- Problem to solve
From the first record through the last, copy each one exactly.

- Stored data
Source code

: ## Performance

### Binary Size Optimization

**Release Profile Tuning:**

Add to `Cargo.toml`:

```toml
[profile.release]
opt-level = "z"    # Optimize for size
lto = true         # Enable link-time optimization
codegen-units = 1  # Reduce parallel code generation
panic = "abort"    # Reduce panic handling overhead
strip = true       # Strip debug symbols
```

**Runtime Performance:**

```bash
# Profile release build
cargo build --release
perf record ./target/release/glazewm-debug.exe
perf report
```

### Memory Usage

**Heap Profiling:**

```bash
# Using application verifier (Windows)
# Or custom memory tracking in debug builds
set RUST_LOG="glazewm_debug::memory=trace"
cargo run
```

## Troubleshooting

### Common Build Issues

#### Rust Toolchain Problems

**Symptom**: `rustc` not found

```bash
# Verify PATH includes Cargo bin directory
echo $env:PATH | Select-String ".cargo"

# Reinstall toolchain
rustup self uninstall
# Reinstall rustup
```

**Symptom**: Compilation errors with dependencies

- Written solution
Source code

: ## Performance

### Binary Size Optimization

**Release Profile Tuning:**

Add to `Cargo.toml`:

```toml
[profile.release]
opt-level = "z"    # Optimize for size
lto = true         # Enable link-time optimization
codegen-units = 1  # Reduce parallel code generation
panic = "abort"    # Reduce panic handling overhead
strip = true       # Strip debug symbols
```

**Runtime Performance:**

```bash
# Profile release build
cargo build --release
perf record ./target/release/glazewm-debug.exe
perf report
```

### Memory Usage

**Heap Profiling:**

```bash
# Using application verifier (Windows)
# Or custom memory tracking in debug builds
set RUST_LOG="glazewm_debug::memory=trace"
cargo run
```

## Troubleshooting

### Common Build Issues

#### Rust Toolchain Problems

**Symptom**: `rustc` not found

```bash
# Verify PATH includes Cargo bin directory
echo $env:PATH | Select-String ".cargo"

# Reinstall toolchain
rustup self uninstall
# Reinstall rustup
```

**Symptom**: Compilation errors with dependencies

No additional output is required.